A verbatim copy of all the data is required; the pictures should not appear in it.

▬▬▬

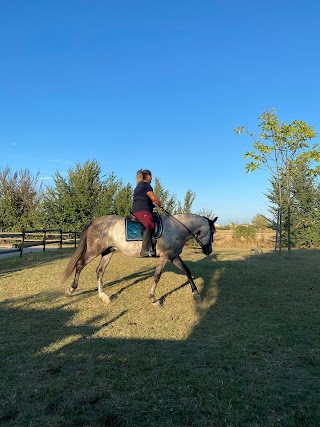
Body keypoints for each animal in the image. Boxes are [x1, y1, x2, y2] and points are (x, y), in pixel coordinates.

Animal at [61, 212, 218, 306]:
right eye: (212, 232)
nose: (208, 251)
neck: (176, 228)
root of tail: (95, 221)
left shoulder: (173, 256)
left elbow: (187, 271)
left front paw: (197, 294)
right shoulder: (165, 257)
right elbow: (157, 276)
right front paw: (153, 298)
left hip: (108, 252)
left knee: (99, 271)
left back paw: (103, 296)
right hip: (94, 251)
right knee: (80, 265)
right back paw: (71, 289)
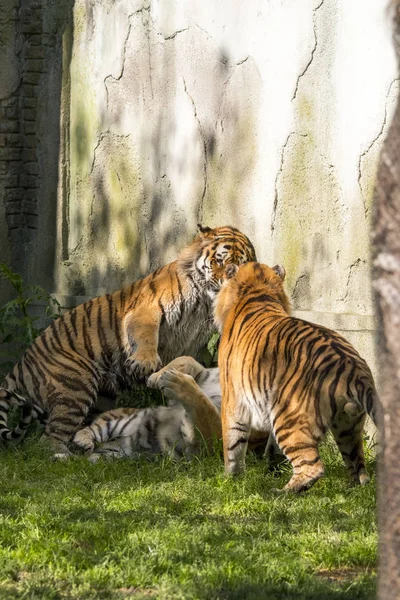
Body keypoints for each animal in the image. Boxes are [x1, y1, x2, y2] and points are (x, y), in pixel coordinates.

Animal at [0, 227, 256, 458]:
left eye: (239, 265)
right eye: (219, 260)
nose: (226, 281)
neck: (203, 300)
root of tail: (21, 364)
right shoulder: (147, 309)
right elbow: (145, 335)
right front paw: (145, 363)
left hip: (99, 396)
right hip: (74, 386)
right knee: (49, 437)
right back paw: (63, 456)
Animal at [214, 262, 380, 492]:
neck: (258, 293)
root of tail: (352, 367)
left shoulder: (232, 400)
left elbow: (233, 445)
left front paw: (231, 479)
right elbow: (270, 447)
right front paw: (271, 468)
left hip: (288, 418)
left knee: (313, 467)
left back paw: (279, 492)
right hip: (348, 426)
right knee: (359, 467)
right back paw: (352, 488)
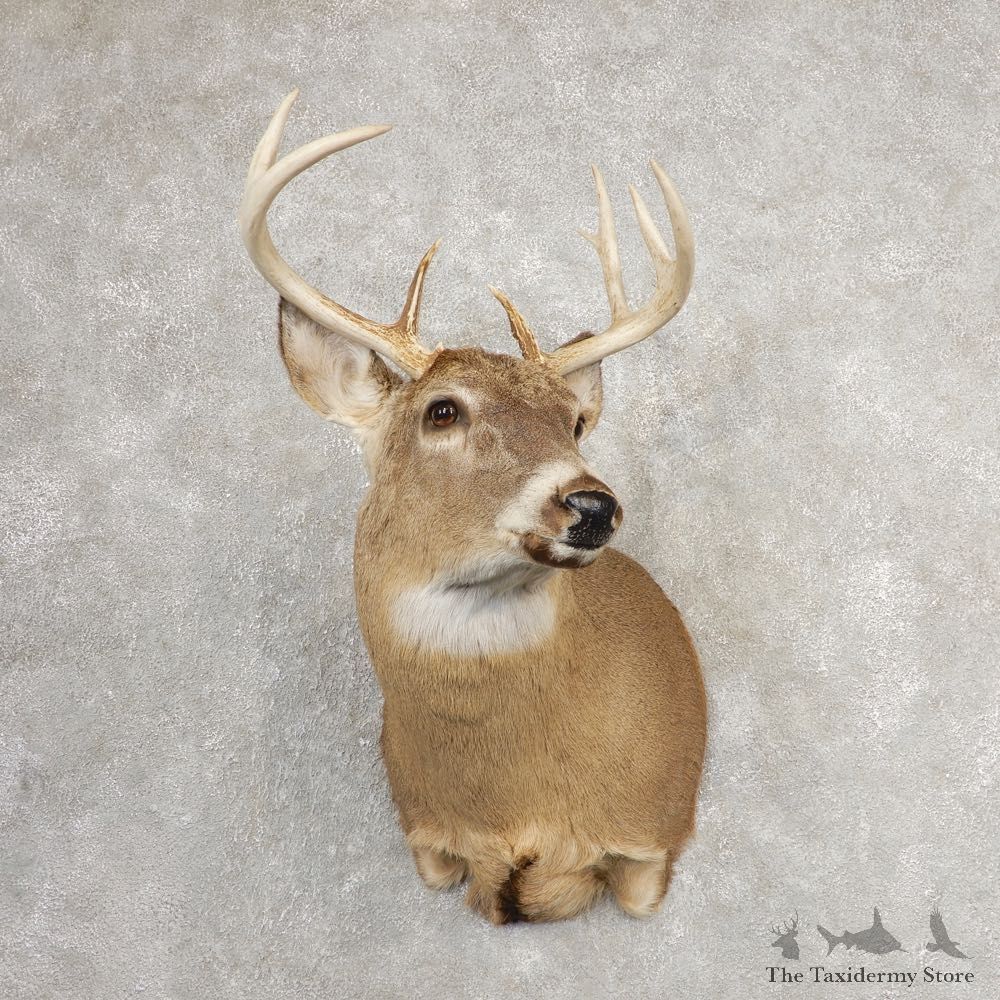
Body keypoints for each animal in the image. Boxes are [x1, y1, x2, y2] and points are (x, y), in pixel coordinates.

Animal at [239, 90, 707, 924]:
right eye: (443, 411)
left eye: (574, 421)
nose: (591, 504)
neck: (518, 810)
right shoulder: (423, 835)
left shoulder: (653, 834)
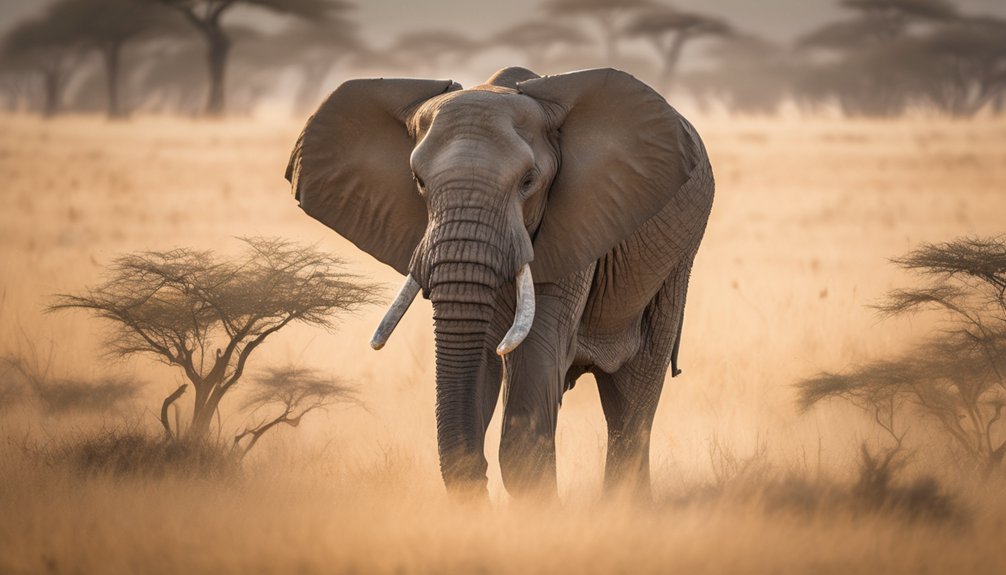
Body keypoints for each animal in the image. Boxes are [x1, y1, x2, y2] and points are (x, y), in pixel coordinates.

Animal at [286, 66, 714, 500]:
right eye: (419, 182)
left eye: (528, 181)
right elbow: (480, 359)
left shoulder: (576, 223)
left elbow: (535, 365)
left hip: (681, 252)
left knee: (633, 393)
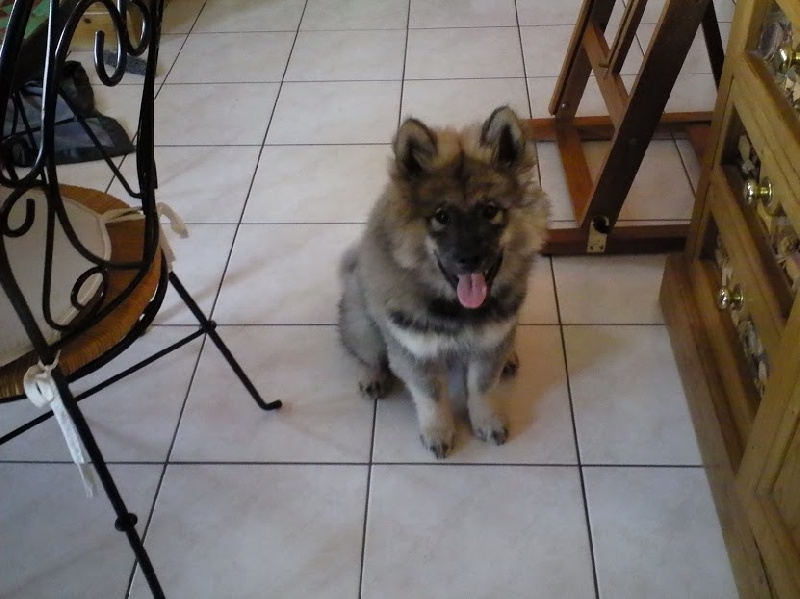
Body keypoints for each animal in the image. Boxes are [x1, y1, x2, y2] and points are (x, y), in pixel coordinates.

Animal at [337, 106, 549, 458]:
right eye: (441, 217)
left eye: (490, 211)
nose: (468, 259)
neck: (458, 310)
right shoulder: (416, 352)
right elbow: (432, 398)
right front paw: (438, 432)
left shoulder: (488, 345)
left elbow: (482, 387)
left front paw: (486, 420)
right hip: (361, 319)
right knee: (364, 351)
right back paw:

▬▬▬

Output of the exercise:
Body keypoints for each animal in the image. Boxes are [x1, y1, x2, y2] and points are (x, y), in pixel coordinates.

Animal at [61, 212, 218, 306]:
right eye: (212, 232)
nose: (208, 251)
neck: (176, 228)
root of tail: (95, 221)
left shoulder: (173, 256)
left elbow: (187, 271)
left front paw: (197, 294)
right shoulder: (165, 257)
right elbow: (157, 276)
right front paw: (153, 298)
left hip: (108, 252)
left knee: (99, 271)
left back paw: (103, 296)
right hip: (94, 251)
right knee: (80, 265)
right back paw: (71, 289)
Body keypoints for each animal in the image. Boxes are [x1, y1, x2, y2] and points are (x, y), in pixel coordinates.

Animal at [0, 227, 256, 458]:
left eye: (239, 265)
right eye: (219, 260)
nose: (226, 281)
neck: (203, 300)
root of tail: (21, 364)
right shoulder: (147, 309)
right elbow: (145, 335)
right front paw: (145, 363)
left hip: (99, 396)
right hip: (74, 386)
right knee: (49, 437)
right back paw: (63, 456)
Animal at [214, 262, 380, 492]:
neck: (258, 293)
root of tail: (352, 367)
left shoulder: (232, 400)
left elbow: (233, 445)
left front paw: (231, 479)
right elbow: (270, 447)
right front paw: (271, 468)
left hip: (288, 418)
left knee: (313, 467)
left back paw: (279, 492)
right hip: (348, 426)
right knee: (359, 467)
right back paw: (352, 488)
Body keypoints for each animal in the image. Boxes are [x1, y1, x2, y2] and points are (x, y), in pixel coordinates.

Animal at [239, 90, 707, 924]:
right eye: (443, 411)
left eye: (574, 421)
nose: (591, 504)
neck: (518, 810)
right shoulder: (423, 835)
left shoulder: (653, 834)
Body keypoints for each animal in the image. Boxes are [x1, y1, x2, y2] and points are (x, y), in pixel coordinates.

Animal at [286, 66, 714, 500]:
right eye: (419, 182)
left eye: (528, 181)
right elbow: (480, 359)
left shoulder: (576, 223)
left elbow: (535, 365)
left hip: (681, 252)
left knee: (633, 393)
Body keypoints for each animal in the image. Boxes are [x1, y1, x2, y2] and points are (x, y), in pixel coordinates.

Animal at [337, 106, 549, 458]:
right eye: (441, 217)
left eye: (490, 211)
nose: (468, 259)
neck: (458, 310)
right shoulder: (416, 352)
right elbow: (432, 398)
right front paw: (438, 432)
left shoulder: (488, 345)
left elbow: (482, 387)
left front paw: (486, 420)
right hip: (361, 319)
right knee: (364, 351)
right back paw:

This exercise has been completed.